第22話 理想郷

 破壊された東の城壁からは、羅睺羅のジークフリードが次々に入ってくる。既に3機のジークフリードが、王城へ向かって歩いてきている。

 人の10倍の大きさの巨体に、イルドラの兵は逃げるばかりで武器を向ける者はいなかった。

 かつて、敗れるとも勇敢に戦った『ヒュンタールの英雄』は、今のイルドラにはいないようだ。ラドルグ卿の苛立ちには、不甲斐ない自国の兵士に向いているのかも知れないな。

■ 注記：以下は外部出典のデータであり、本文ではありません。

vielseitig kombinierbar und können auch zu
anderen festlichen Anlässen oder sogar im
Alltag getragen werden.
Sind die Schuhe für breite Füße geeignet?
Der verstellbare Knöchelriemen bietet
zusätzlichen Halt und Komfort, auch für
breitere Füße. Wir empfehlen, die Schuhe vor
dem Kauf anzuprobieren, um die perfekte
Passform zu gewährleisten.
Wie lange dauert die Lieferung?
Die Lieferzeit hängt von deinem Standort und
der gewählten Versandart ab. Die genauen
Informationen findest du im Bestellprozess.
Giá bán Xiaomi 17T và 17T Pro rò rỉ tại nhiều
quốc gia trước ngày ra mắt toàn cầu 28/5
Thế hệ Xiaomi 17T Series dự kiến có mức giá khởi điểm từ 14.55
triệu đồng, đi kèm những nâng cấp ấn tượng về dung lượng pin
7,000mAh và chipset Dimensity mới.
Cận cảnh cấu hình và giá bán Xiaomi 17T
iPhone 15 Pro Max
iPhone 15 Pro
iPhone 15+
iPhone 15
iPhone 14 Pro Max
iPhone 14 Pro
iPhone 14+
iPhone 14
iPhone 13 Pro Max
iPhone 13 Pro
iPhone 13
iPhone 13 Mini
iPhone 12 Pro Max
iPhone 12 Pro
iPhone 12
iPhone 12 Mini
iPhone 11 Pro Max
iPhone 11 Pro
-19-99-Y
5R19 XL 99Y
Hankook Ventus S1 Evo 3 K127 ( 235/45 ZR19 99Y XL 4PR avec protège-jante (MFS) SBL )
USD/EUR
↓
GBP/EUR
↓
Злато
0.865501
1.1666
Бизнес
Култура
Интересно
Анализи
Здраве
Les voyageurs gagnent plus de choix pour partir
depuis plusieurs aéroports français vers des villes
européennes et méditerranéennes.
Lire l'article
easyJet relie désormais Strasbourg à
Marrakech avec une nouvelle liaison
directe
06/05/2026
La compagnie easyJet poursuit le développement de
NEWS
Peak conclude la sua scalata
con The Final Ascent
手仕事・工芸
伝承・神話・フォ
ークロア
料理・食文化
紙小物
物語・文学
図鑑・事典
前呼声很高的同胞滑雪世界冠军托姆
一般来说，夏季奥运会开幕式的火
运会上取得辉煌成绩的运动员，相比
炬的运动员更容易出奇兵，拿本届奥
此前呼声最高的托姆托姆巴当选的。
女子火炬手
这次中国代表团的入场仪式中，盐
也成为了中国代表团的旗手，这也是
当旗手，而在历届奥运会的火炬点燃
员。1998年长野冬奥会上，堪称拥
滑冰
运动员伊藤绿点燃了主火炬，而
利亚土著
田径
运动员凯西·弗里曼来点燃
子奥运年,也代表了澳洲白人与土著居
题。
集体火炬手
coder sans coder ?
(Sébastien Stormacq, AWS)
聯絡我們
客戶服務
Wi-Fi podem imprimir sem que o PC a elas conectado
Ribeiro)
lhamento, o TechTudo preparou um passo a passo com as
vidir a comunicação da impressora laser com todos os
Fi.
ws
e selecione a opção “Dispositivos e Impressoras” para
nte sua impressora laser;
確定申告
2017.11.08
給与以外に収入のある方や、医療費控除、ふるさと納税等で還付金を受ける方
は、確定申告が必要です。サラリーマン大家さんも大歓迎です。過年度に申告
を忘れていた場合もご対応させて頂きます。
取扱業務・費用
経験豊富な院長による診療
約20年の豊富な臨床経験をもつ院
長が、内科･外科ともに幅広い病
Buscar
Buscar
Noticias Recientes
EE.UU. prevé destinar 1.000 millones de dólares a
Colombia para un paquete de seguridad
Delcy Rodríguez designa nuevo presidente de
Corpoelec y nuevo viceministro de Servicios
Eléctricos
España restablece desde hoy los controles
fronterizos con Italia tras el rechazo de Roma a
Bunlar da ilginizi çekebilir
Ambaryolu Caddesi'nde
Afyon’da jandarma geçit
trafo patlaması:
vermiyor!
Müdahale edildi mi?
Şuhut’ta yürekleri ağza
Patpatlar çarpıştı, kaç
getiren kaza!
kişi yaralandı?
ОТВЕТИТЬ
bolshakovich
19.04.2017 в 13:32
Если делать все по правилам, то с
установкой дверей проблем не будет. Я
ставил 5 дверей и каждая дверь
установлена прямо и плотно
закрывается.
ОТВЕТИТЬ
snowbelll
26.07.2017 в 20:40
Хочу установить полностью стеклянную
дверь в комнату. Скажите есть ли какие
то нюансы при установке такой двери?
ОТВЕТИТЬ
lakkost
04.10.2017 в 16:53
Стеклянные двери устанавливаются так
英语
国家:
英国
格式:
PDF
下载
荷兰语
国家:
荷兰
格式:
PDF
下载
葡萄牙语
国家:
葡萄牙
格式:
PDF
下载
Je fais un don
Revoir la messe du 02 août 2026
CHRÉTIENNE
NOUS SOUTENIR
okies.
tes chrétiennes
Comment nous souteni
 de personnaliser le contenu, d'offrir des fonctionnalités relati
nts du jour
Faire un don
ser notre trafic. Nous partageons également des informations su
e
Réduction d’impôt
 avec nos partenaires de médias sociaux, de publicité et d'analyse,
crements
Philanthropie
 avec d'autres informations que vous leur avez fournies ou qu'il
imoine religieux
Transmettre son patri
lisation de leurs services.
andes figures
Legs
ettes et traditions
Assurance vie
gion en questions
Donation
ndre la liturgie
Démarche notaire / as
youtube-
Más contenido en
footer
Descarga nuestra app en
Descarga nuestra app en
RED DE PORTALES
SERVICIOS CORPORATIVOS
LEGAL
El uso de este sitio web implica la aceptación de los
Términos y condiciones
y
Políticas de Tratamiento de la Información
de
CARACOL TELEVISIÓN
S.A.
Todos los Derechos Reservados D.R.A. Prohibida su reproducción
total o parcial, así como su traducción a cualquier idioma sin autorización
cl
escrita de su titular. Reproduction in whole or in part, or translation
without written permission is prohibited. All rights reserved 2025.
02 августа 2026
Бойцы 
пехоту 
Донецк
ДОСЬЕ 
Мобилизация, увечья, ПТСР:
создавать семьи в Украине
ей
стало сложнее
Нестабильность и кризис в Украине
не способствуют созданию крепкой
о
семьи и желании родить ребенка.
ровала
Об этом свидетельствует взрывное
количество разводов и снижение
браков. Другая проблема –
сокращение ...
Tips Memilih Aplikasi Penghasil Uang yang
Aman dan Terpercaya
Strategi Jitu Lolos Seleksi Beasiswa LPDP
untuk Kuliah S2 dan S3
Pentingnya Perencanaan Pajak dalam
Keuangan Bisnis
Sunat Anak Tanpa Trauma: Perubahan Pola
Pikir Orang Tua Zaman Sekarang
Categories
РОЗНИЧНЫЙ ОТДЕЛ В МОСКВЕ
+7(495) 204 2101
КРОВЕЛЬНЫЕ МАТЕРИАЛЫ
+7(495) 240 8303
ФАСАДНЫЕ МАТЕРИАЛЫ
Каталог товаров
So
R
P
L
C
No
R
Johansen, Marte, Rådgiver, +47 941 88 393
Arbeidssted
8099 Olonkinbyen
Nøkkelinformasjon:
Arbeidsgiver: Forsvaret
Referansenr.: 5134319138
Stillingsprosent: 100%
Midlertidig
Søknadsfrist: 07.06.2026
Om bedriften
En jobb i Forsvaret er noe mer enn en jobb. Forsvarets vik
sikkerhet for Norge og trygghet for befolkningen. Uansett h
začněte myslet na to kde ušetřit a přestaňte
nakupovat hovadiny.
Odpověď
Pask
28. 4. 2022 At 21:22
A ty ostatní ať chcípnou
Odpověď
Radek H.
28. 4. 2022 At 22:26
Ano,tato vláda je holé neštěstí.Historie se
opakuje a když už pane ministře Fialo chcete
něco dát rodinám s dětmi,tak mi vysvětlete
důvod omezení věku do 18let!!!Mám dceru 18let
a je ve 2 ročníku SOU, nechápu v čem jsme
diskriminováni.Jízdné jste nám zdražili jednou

「お互いが一歩踏み出し、また一つを妥協し、譲り合うことが和平への道とは思いませんか?」


「人質を取って、脅迫する相手と和平なんて有り得ないけどね」


「和平が訪れた暁には、然るべき償いを致します。まずは、剣を収めて話し合いの席に着いて頂きたいのです。必ずや、両国にとって有意義な未来となることをお約束します」


「過程が信じられないのに、その結果を信じる人間は、羅睺羅にはいないわね」


「貴女は、血で血を洗うを良しとしてしまうのですか?」


 窓から中庭を見るのを止めたラドルグ卿は、声の調子を強めた。


「生きてさえいれば、償いの機会は失われません。まずはのない世界を実現しようではありませんか!」


「ラドルグ卿の仰る世界とは、犯罪が蔓延る悪徳の理想郷だよね。だって、罪人の罪は約束だけで、現実には裁かれないのだから」


「貴女は、平和であることの重要性を理解しておられない!」


 ラドルグ卿が、テーブルに拳を叩き付けた。妾を言いくるめられないことにも苛つき出したようだ。



 暫しの沈黙。

 部屋の扉が乱暴に開けられた。入ってきたのはイルドラ王だった。


「なぜ、羅睺羅の機兵が中庭へ入ってきたのか。王城の機兵はどうしたのだ?」


「イルドラ王!」

 ラドルグ卿は背筋を伸ばして、王に向き合った。王の訪問は意図してなかったようで、露骨に動揺している。


「王城の機兵は出陣の用意を進めております。数が揃い次第、ジークフリードの迎撃に出します」


「ええい、それで間に合うか!準備が出来た機兵から、直ぐに出撃させろ。一刻も早く、羅睺羅の機兵を追い出すのだ!」


「しかし、それでは我が方の機兵は、多勢に無勢で戦うことになります。数を揃えてから迎撃に出るべきかと……」


「黙れ、黙れ。貴様の悠長な策に乗った結果がこれではないか!」


「……はい」


 王の叱責に肩を落としたラドルグ卿は、部屋を出て行った。おそらく、王の指示を王城の兵に伝えに行くのだろう。

 ゴゴゴォォ・・・

 部屋の壁が重苦しい音を立てて軋む出した。王城の壁を、ジークフリードの拳が殴打しているのだ。